My beef with FINRA, however, is that it uses words like “adequate” and “reasonable” without providing much clarity about what those words mean in practice. For example, the workload for AML staff went from 18,000 account reviews to 80,000, an increase of more than 400 percent. Should Interactive Brokers have quadrupled the size of its staff, or invested in automated review technology, or taken some other course? We on the outside are only left to read enforcement action settlement notices and discern the correct answer (or what we think the correct answer is) ourselves.
Then again, we should note that when Interactive Brokers settled its case in 2020, the firm added 80 permanent positions to its AML staff, plus 35 more temp staff; including numerous senior managers with extensive AML experience and 10 team leads, plus “dozens of compliance analysts.”
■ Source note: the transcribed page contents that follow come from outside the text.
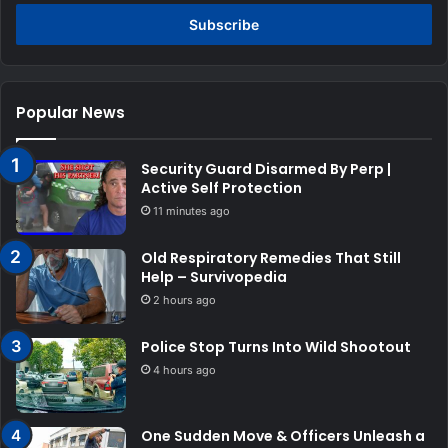
Email
address
Popular News
Security Guard Disarmed By Perp |
Active Self Protection
11 minutes ago
Old Respiratory Remedies That Still
Help – Survivopedia
2 hours ago
Police Stop Turns Into Wild Shootout
4 hours ago
One Sudden Move & Officers Unleash a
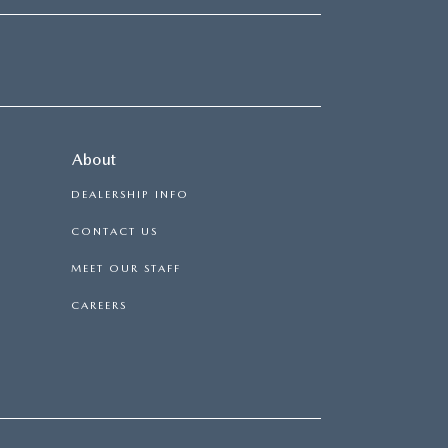
About
DEALERSHIP INFO
CONTACT US
MEET OUR STAFF
CAREERS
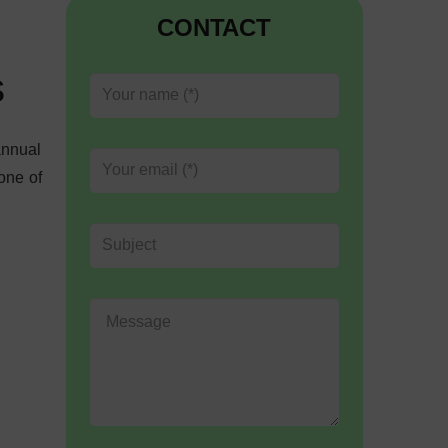
CONTACT
s
annual
one of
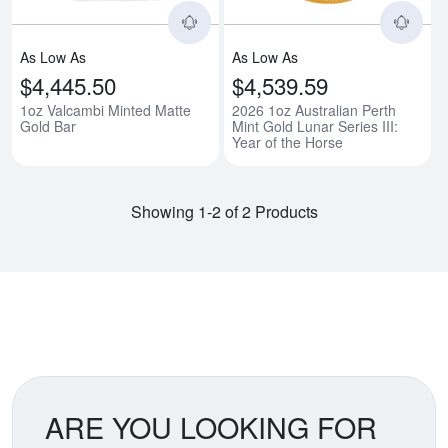
As Low As
As Low As
$4,445.50
$4,539.59
1oz Valcambi Minted Matte
2026 1oz Australian Perth
Gold Bar
Mint Gold Lunar Series III:
Year of the Horse
Showing 1-2 of 2 Products
ARE YOU LOOKING FOR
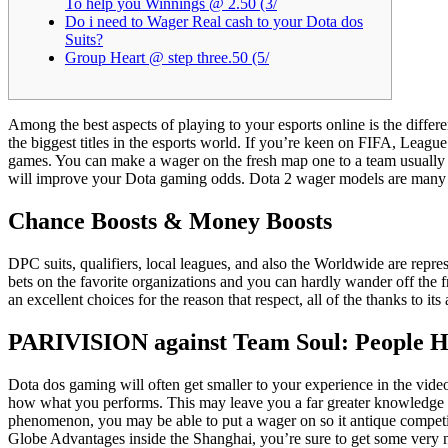
To help you Winnings @ 2.50 (3/
Do i need to Wager Real cash to your Dota dos
Suits?
Group Heart @ step three.50 (5/
Among the best aspects of playing to your esports online is the differ
the biggest titles in the esports world. If you’re keen on FIFA, Leag
games.
You can make a wager on the fresh map one to a team usually fin
will improve your Dota gaming odds. Dota 2 wager models are many fro
Chance Boosts & Money Boosts
DPC suits, qualifiers, local leagues, and also the Worldwide are represe
bets on the favorite organizations and you can hardly wander off the 
an excellent choices for the reason that respect, all of the thanks to
PARIVISION against Team Soul: People He
Dota dos gaming will often get smaller to your experience in the vi
how what you performs. This may leave you a far greater knowledge of 
phenomenon, you may be able to put a wager on so it antique competit
Globe Advantages inside the Shanghai, you’re sure to get some very ni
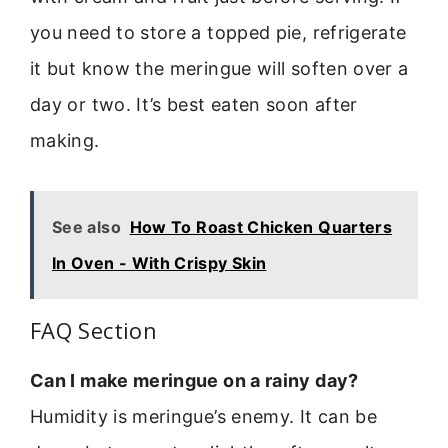
you need to store a topped pie, refrigerate
it but know the meringue will soften over a
day or two. It’s best eaten soon after
making.
See also
How To Roast Chicken Quarters
In Oven - With Crispy Skin
FAQ Section
Can I make meringue on a rainy day?
Humidity is meringue’s enemy. It can be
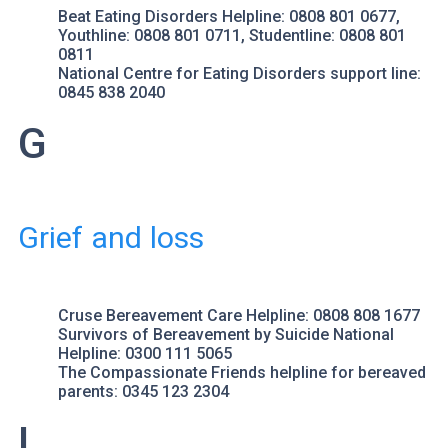
Beat Eating Disorders
Helpline: 0808 801 0677,
Youthline: 0808 801 0711, Studentline: 0808 801
0811
National Centre for Eating Disorders
support line:
0845 838 2040
G
Grief and loss
Cruse Bereavement Care
Helpline: 0808 808 1677
Survivors of Bereavement by Suicide
National
Helpline: 0300 111 5065
The Compassionate Friends
helpline for bereaved
parents: 0345 123 2304
L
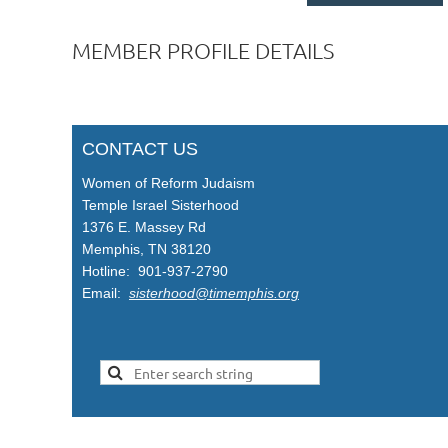
MEMBER PROFILE DETAILS
CONTACT US
Women of Reform Judaism
Temple Israel Sisterhood
1376 E. Massey Rd
Memphis, TN 38120
Hotline: 901-937-2790
Email:
sisterhood@timemphis.org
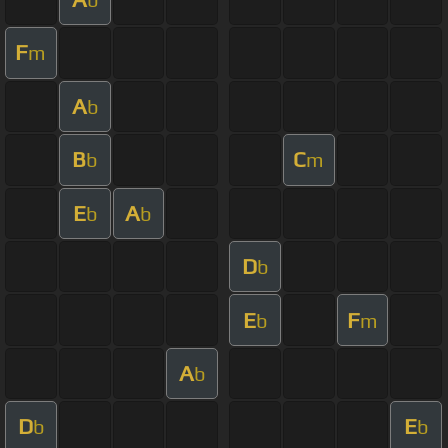
F
m
A
b
B
C
b
m
E
A
b
b
D
b
E
F
b
m
A
b
D
E
b
b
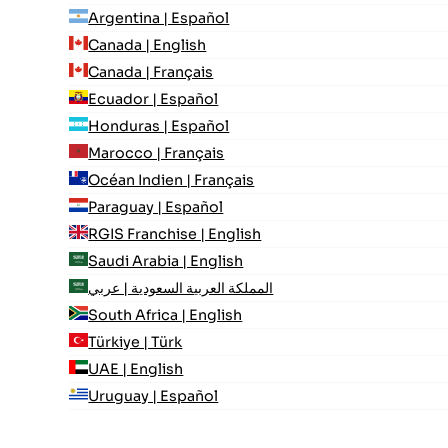
Argentina | Español
Canada | English
Canada | Français
Ecuador | Español
Honduras | Español
Marocco | Français
Océan Indien | Français
Paraguay | Español
RGIS Franchise | English
Saudi Arabia | English
المملكة العربية السعودية | عربي
South Africa | English
Türkiye | Türk
UAE | English
Uruguay | Español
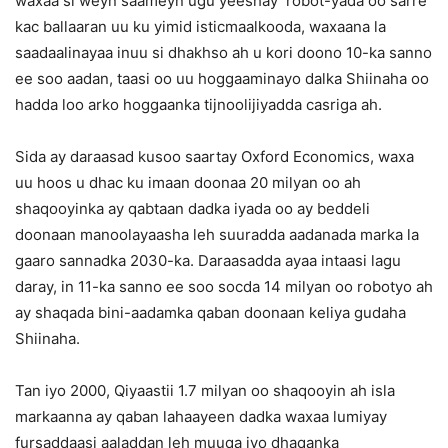
waxaa si weyn saameyn ugu yeeshay robot-yada oo sarre
kac ballaaran uu ku yimid isticmaalkooda, waxaana la
saadaalinayaa inuu si dhakhso ah u kori doono 10-ka sanno
ee soo aadan, taasi oo uu hoggaaminayo dalka Shiinaha oo
hadda loo arko hoggaanka tijnoolijiyadda casriga ah.
Sida ay daraasad kusoo saartay Oxford Economics, waxa
uu hoos u dhac ku imaan doonaa 20 milyan oo ah
shaqooyinka ay qabtaan dadka iyada oo ay beddeli
doonaan manoolayaasha leh suuradda aadanada marka la
gaaro sannadka 2030-ka. Daraasadda ayaa intaasi lagu
daray, in 11-ka sanno ee soo socda 14 milyan oo robotyo ah
ay shaqada bini-aadamka qaban doonaan keliya gudaha
Shiinaha.
Tan iyo 2000, Qiyaastii 1.7 milyan oo shaqooyin ah isla
markaanna ay qaban lahaayeen dadka waxaa lumiyay
fursaddaasi aaladdan leh muuqa iyo dhaqanka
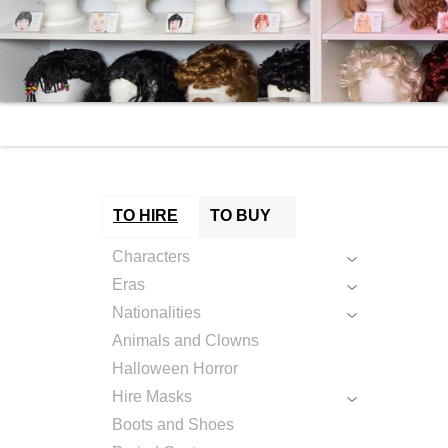
TO HIRE
TO BUY
Characters
Eras
Nationalities
Animals and Clowns
Halloween Horror
Hire Masks
Boots and Shoes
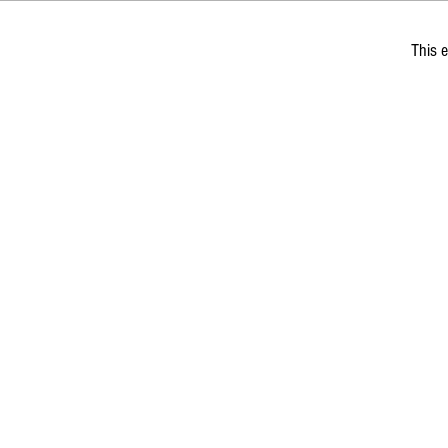
This e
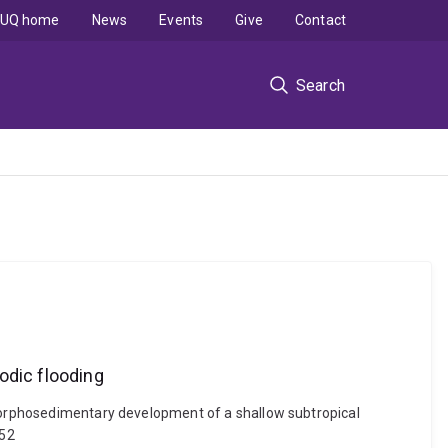
UQ home
News
Events
Give
Contact
Search
odic flooding
d morphosedimentary development of a shallow subtropical
252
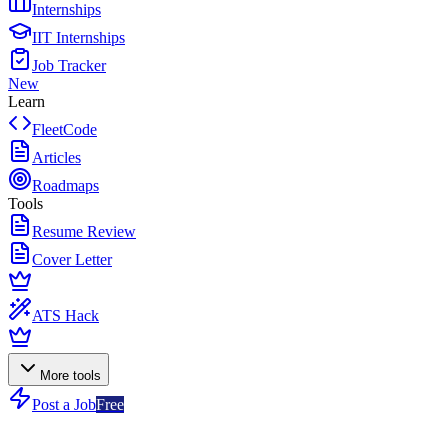
Internships
IIT Internships
Job Tracker
New
Learn
FleetCode
Articles
Roadmaps
Tools
Resume Review
Cover Letter
ATS Hack
More tools
Post a Job
Free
Ain’t it funny how you can find the money and resources for adequate compliance staff once regulators knock on your door? Was Feist arguing for such investments all through the 2010s, when risky business was soaring and his staffers were crying out for help? Or was he, as FINRA says, disconnected from the minutiae of an effective compliance program and ignoring the concern about third-party wire transfers?
My point is that when compliance trade associations and legal groups raise a hue and cry over CCO liability, their arguments and fears mostly reside on the theoretical plane. Here on the material plane of facts and enforcement actions and misconduct, things are much less clear-cut.
Maybe, just maybe, we need to decide each case on its own merits; and give regulators the benefit of the doubt.